Сильные сцены достались Рамону Варгасу — Идоменею, когда он мечется из стороны в сторону, не в силах принять решение по поводу принесения собственного сына в жертву божеству. Любопытно, что в отличие от Варликовского, который в своей «Ифигении» сделал тему человеческого жертвоприношения краеугольным камнем постановки, Бонди обходит проблему как таковую, он мягко выруливает в область чувств. Колоритное лицо Варгаса, неожиданно попавшее на передний план и взятое лучом света, играет отдельную роль. Облаченный в красную тогу, трагический, почти расиновский персонаж обречен на целый акт страдания. И это не страдания государственного мужа, забывшего свой народ, но целиком страдания отца. А каким смешным Бонди выводит в финале божество, простившее царя и отменившее жертву. Отец, сын, его избранница и его формальная невеста Электра переживают такие сильные эмоции на протяжении спектакля, что официальная версия событий перестает что-либо значить как для них, так и для зрителей. Грандиозный успех режиссера в Париже, на мой взгляд. Музыкальная составляющая была самая что ни есть звездная — один Томас Хенгельброк за дирижерским пультом чего стоит.

Моцарта чествовали в Опера Гарнье, а в Опера Бастий в это время царили Херберт Вернике и его гигантские театральные построения. В ушедшем году этому, к сожалению, уже умершему гению сценографии Парижская Опера посвятила два своих спектакля — «Троянцев» и «Кавалера розы», который, собственно, и давали в декабре. Это не премьера (она состоялась десять лет назад на Зальцбургском фестивале), поэтому остановлюсь на ней вкратце — как на очень хорошем ретроспектакле.
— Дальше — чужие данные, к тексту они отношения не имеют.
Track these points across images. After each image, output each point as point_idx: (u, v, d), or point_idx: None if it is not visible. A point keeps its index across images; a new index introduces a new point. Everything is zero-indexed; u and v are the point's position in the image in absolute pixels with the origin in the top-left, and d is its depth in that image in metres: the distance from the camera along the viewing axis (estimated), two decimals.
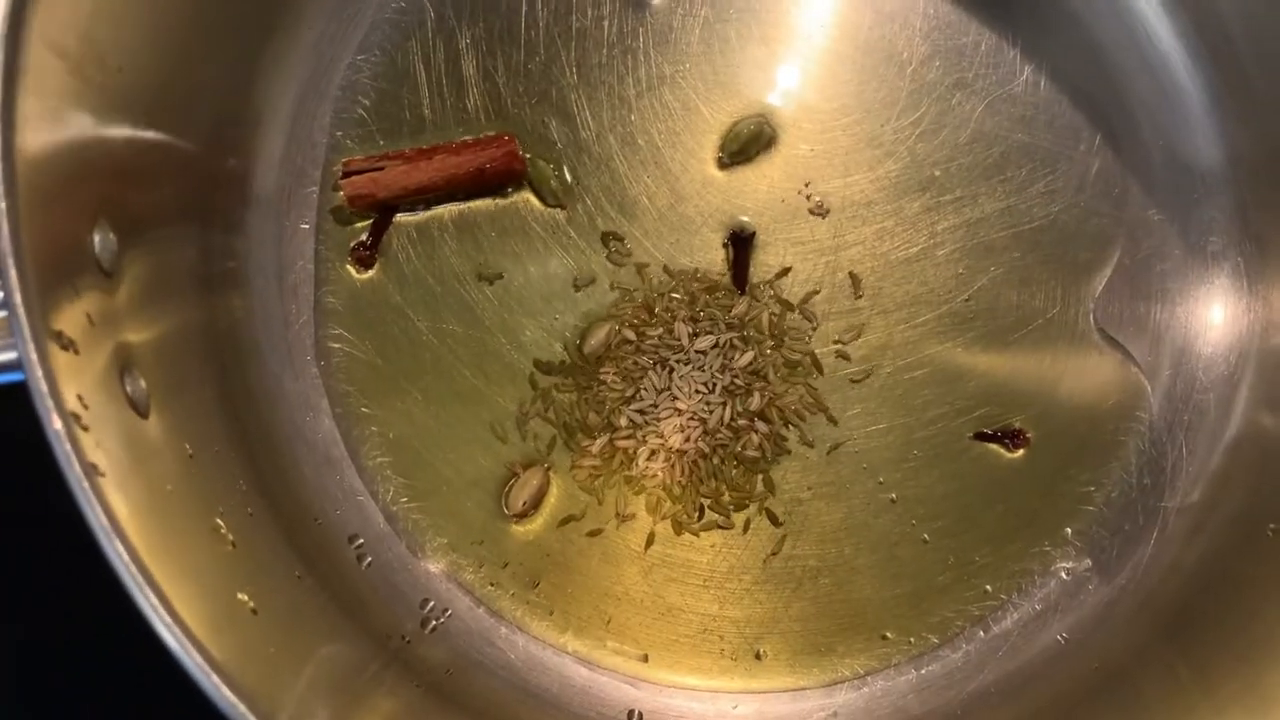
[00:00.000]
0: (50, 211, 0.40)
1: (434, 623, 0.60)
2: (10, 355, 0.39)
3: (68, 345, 0.39)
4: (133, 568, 0.36)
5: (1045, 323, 0.64)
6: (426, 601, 0.61)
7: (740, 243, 0.63)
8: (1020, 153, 0.64)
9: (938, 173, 0.64)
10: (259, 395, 0.59)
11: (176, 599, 0.37)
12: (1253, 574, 0.57)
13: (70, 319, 0.40)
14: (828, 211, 0.64)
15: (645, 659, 0.62)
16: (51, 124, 0.42)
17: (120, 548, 0.36)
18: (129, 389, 0.44)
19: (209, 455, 0.50)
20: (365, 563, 0.60)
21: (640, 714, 0.61)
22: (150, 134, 0.51)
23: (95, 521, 0.36)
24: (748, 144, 0.63)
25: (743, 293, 0.63)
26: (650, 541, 0.62)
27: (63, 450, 0.36)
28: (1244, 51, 0.62)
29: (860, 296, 0.64)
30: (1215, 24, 0.62)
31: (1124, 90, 0.65)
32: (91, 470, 0.37)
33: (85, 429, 0.37)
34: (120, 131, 0.48)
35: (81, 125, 0.45)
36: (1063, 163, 0.64)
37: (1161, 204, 0.64)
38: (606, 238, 0.63)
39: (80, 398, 0.39)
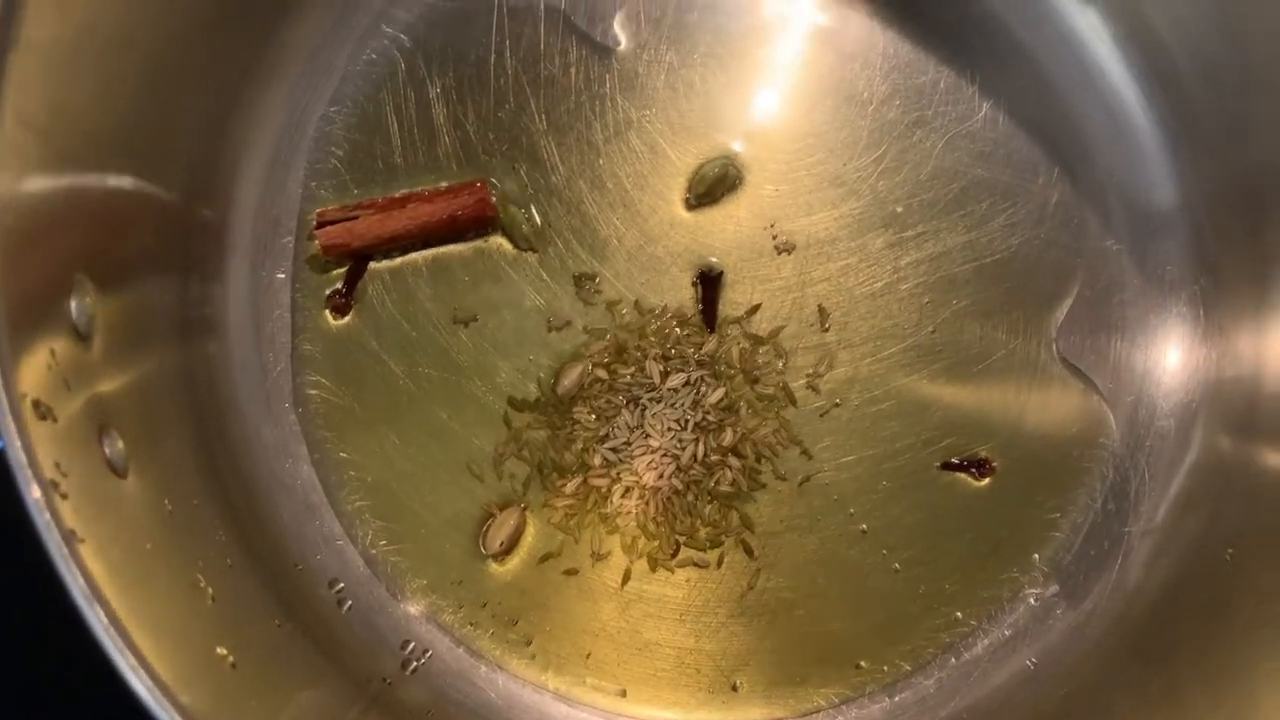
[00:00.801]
0: (25, 278, 0.41)
1: (414, 664, 0.61)
2: None
3: (45, 414, 0.40)
4: (112, 631, 0.37)
5: (1008, 354, 0.65)
6: (407, 643, 0.62)
7: (708, 282, 0.65)
8: (980, 188, 0.66)
9: (900, 209, 0.66)
10: (237, 445, 0.60)
11: (156, 660, 0.38)
12: (1213, 596, 0.59)
13: (48, 387, 0.41)
14: (793, 249, 0.65)
15: (624, 694, 0.63)
16: (25, 192, 0.43)
17: (100, 613, 0.37)
18: (107, 450, 0.45)
19: (188, 509, 0.51)
20: (345, 606, 0.61)
21: None
22: (126, 186, 0.52)
23: (75, 587, 0.37)
24: (713, 185, 0.65)
25: (712, 331, 0.64)
26: (626, 578, 0.63)
27: (42, 519, 0.37)
28: (1192, 88, 0.63)
29: (827, 330, 0.65)
30: (1165, 62, 0.64)
31: (1079, 125, 0.66)
32: (71, 537, 0.38)
33: (64, 496, 0.38)
34: (94, 187, 0.49)
35: (55, 187, 0.46)
36: (1022, 196, 0.66)
37: (1119, 235, 0.66)
38: (578, 279, 0.65)
39: (58, 465, 0.40)
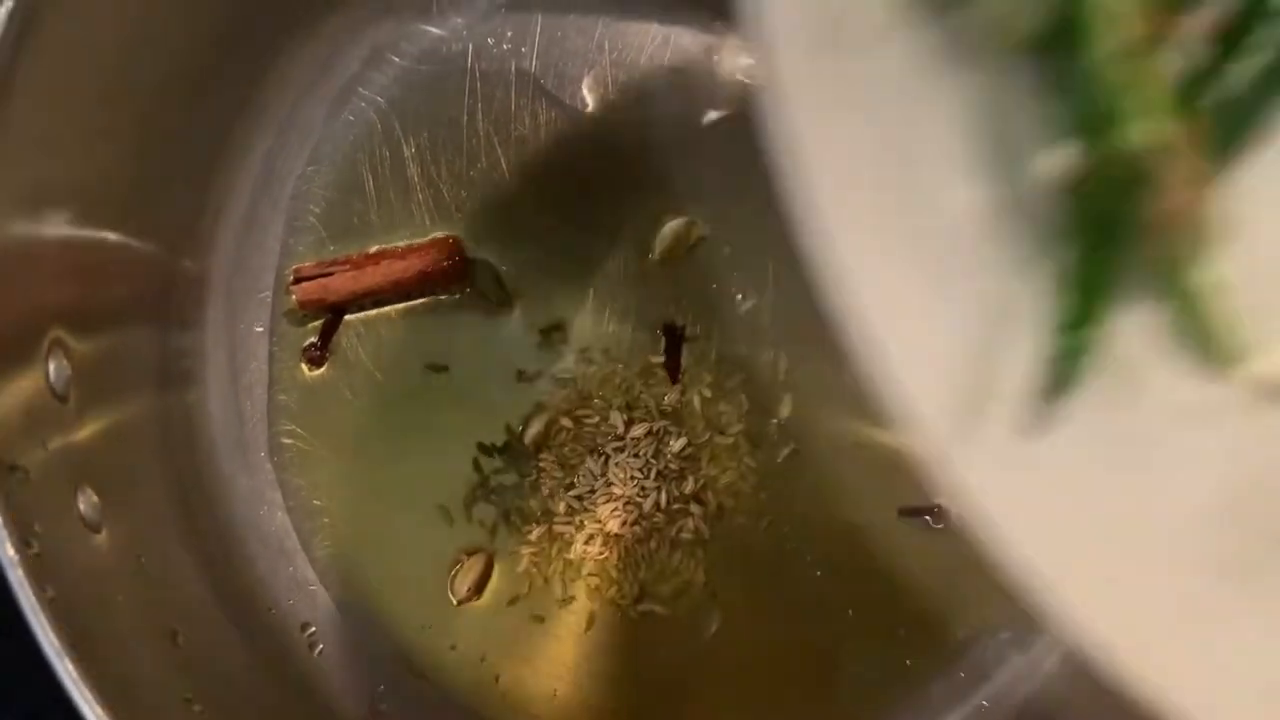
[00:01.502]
0: (4, 345, 0.44)
1: (382, 707, 0.63)
2: None
3: (22, 475, 0.42)
4: (83, 687, 0.39)
5: None
6: (377, 685, 0.64)
7: (672, 335, 0.67)
8: None
9: None
10: (212, 493, 0.62)
11: (125, 714, 0.40)
12: None
13: (25, 449, 0.43)
14: (758, 304, 0.67)
15: None
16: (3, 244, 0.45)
17: (71, 668, 0.39)
18: (81, 506, 0.47)
19: (161, 560, 0.53)
20: (317, 650, 0.63)
21: None
22: (108, 239, 0.54)
23: (47, 644, 0.39)
24: (676, 243, 0.67)
25: (675, 382, 0.67)
26: (591, 623, 0.65)
27: (16, 577, 0.39)
28: None
29: (786, 379, 0.67)
30: None
31: None
32: (43, 595, 0.40)
33: (38, 555, 0.40)
34: (76, 238, 0.52)
35: (36, 239, 0.48)
36: None
37: None
38: (546, 331, 0.67)
39: (32, 523, 0.42)
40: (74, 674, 0.39)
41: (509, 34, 0.68)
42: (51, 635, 0.39)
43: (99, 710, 0.39)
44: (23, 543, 0.40)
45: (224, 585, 0.58)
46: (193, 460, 0.61)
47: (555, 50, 0.68)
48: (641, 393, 0.66)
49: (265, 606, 0.62)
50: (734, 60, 0.69)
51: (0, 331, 0.43)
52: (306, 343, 0.65)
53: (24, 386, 0.45)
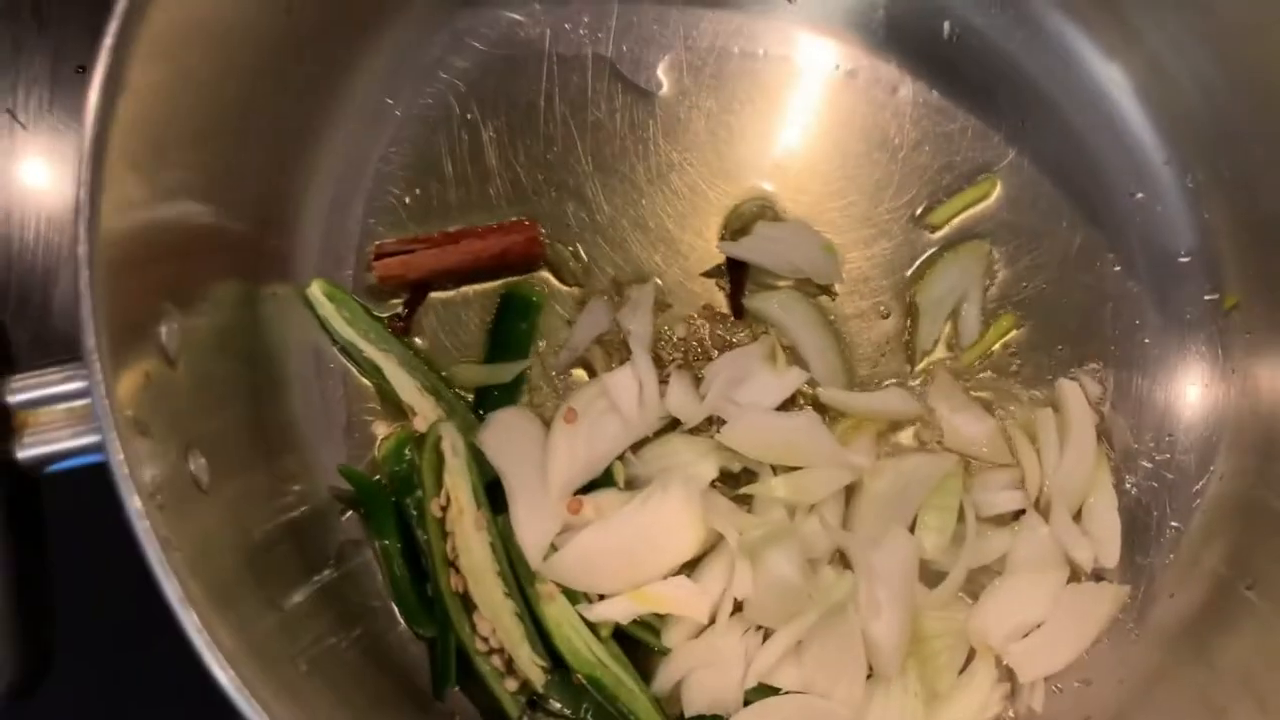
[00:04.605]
0: (124, 305, 0.45)
1: None
2: (93, 438, 0.43)
3: (144, 430, 0.43)
4: (207, 635, 0.40)
5: (1032, 392, 0.68)
6: None
7: (735, 266, 0.67)
8: (1006, 230, 0.69)
9: (928, 250, 0.69)
10: (295, 467, 0.63)
11: (246, 669, 0.41)
12: (1227, 631, 0.61)
13: (144, 405, 0.44)
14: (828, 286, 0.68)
15: None
16: (125, 227, 0.46)
17: (195, 618, 0.40)
18: (192, 466, 0.48)
19: (259, 525, 0.54)
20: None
21: None
22: (207, 219, 0.56)
23: (171, 594, 0.40)
24: (749, 223, 0.68)
25: (739, 318, 0.67)
26: None
27: (142, 527, 0.40)
28: (1212, 137, 0.66)
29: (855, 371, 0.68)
30: (1186, 112, 0.67)
31: (1102, 172, 0.70)
32: (167, 544, 0.40)
33: (161, 508, 0.41)
34: (181, 220, 0.53)
35: (150, 221, 0.49)
36: (1046, 239, 0.69)
37: (1140, 278, 0.69)
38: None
39: (154, 478, 0.43)
40: (198, 623, 0.40)
41: (586, 19, 0.69)
42: (175, 584, 0.40)
43: (220, 658, 0.40)
44: (149, 495, 0.41)
45: (313, 554, 0.59)
46: (281, 432, 0.62)
47: (631, 35, 0.69)
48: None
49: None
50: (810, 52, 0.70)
51: (128, 304, 0.45)
52: (390, 314, 0.66)
53: (143, 351, 0.46)
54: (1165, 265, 0.69)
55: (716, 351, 0.67)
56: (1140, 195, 0.69)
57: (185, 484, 0.47)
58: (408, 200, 0.67)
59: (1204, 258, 0.69)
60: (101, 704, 0.63)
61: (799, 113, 0.70)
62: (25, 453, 0.45)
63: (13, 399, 0.45)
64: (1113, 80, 0.70)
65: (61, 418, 0.45)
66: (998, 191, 0.69)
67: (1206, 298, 0.68)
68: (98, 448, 0.42)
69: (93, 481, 0.42)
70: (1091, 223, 0.69)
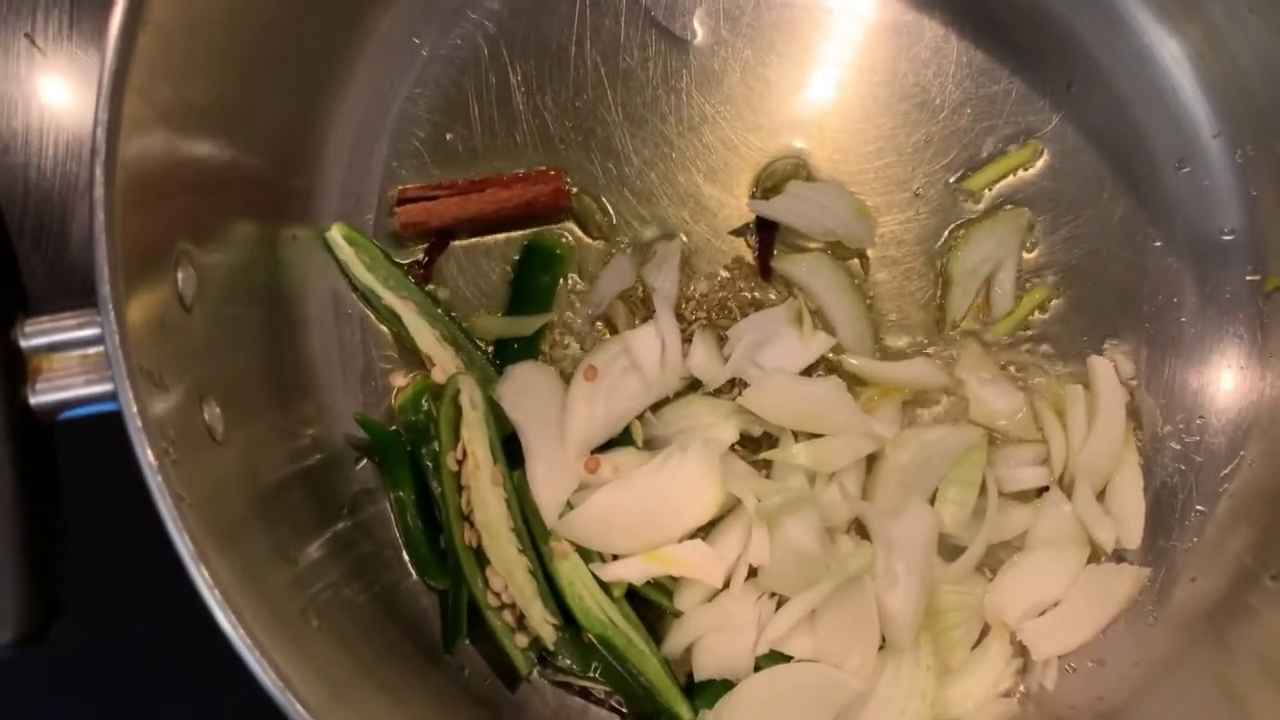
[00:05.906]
0: (139, 242, 0.43)
1: None
2: (106, 387, 0.42)
3: (158, 383, 0.42)
4: (217, 592, 0.39)
5: (1063, 365, 0.66)
6: None
7: (765, 226, 0.66)
8: (1045, 198, 0.67)
9: (966, 216, 0.67)
10: (311, 412, 0.62)
11: (253, 619, 0.40)
12: (1250, 617, 0.60)
13: (160, 355, 0.43)
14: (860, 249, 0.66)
15: None
16: (144, 164, 0.45)
17: (205, 571, 0.39)
18: (206, 416, 0.47)
19: (272, 475, 0.54)
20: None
21: None
22: (225, 155, 0.54)
23: (183, 548, 0.39)
24: (781, 182, 0.66)
25: (766, 278, 0.66)
26: None
27: (155, 481, 0.39)
28: (1268, 115, 0.64)
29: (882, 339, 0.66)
30: (1242, 88, 0.65)
31: (1149, 144, 0.67)
32: (180, 500, 0.40)
33: (174, 461, 0.41)
34: (199, 155, 0.52)
35: (167, 156, 0.48)
36: (1086, 209, 0.67)
37: (1181, 254, 0.67)
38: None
39: (167, 429, 0.42)
40: (207, 578, 0.40)
41: None
42: (187, 540, 0.40)
43: (228, 612, 0.40)
44: (162, 449, 0.40)
45: (327, 503, 0.59)
46: (297, 376, 0.61)
47: None
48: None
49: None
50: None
51: (146, 245, 0.44)
52: (410, 261, 0.65)
53: (159, 296, 0.45)
54: (1207, 242, 0.67)
55: (740, 311, 0.65)
56: (1187, 169, 0.67)
57: (199, 434, 0.46)
58: (432, 144, 0.66)
59: (1248, 236, 0.67)
60: (111, 650, 0.63)
61: (837, 68, 0.68)
62: (38, 398, 0.44)
63: (27, 343, 0.44)
64: (1166, 47, 0.67)
65: (76, 364, 0.44)
66: (1041, 159, 0.67)
67: (1248, 278, 0.66)
68: (111, 396, 0.41)
69: (108, 427, 0.42)
70: (1134, 195, 0.67)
Во-первых, хочется поблагодарить руководство Оперы за то, что не бросаются хорошими постановками и достойными режиссерами. «Кавалер розы» Вернике — один из исторических спектаклей, который однажды идеально обосновался на неуютной сцене Бастий, заняв собой все ее пространство без остатка, и с тех пор стал местной парижской достопримечательностью. Меняются исполнительницы Маршальши — от Рене Флеминг (премьера) к Анне Шваневилмс (декабрь 2006 года), но остается терпкий, сладковатый привкус постановки мага сценографии Вернике. Огромные, в рост колосников Бастий, зеркала отражают нарисованную обстановку венских гостиных. Зеркала вращаются, переключая кадры с интерьерами. Незамысловато, но грандиозно. Не изящно, зато идеально подогнано под форматы сцены. Легковесная синтетика зеркала и известная венская добротность материала. Чуть-чуть китч, а как без него в «Кавалере розы»? Логично, что в такой спектакль «в возрасте» не спешат включать новичков. Незаменимыми участниками постановки остаются Олаф Бэр в роли Фаниналя и Франц Хавлата в роли барона Окса. В роль прилипчивого тенора из первого акта случайно «влетел» Рамон Варгас, заменив заболевшего коллегу. Ликованию публики не было предела, когда перед началом спектакля объявили о замене. Аплодисменты продержали Варгаса на сцене несколько минут, задержав музыку. Хейди Грант Мерфи блеснула в роли Софи, но о любви к ней парижан говорить не приходится.

Честно говоря, я рада, что посмотрела эти постановки, вокруг которых не клубятся пары скандала, но за которыми стоит профессионализм высокого класса.